To do | In the copy you make, include no pictures, and transcribe every record exactly.

Supplied records |
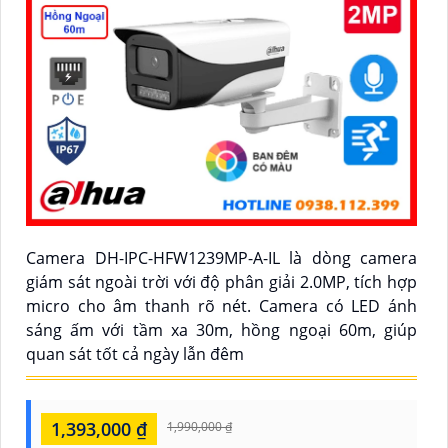
Camera DH-IPC-HFW1239MP-A-IL là dòng camera
giám sát ngoài trời với độ phân giải 2.0MP, tích hợp
micro cho âm thanh rõ nét. Camera có LED ánh
sáng ấm với tầm xa 30m, hồng ngoại 60m, giúp
quan sát tốt cả ngày lẫn đêm
1,393,000 ₫
1,990,000 ₫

Exercise response |
Camera DH-IPC-HFW1239MP-A-IL là dòng camera
giám sát ngoài trời với độ phân giải 2.0MP, tích hợp
micro cho âm thanh rõ nét. Camera có LED ánh
sáng ấm với tầm xa 30m, hồng ngoại 60m, giúp
quan sát tốt cả ngày lẫn đêm
1,393,000 ₫
1,990,000 ₫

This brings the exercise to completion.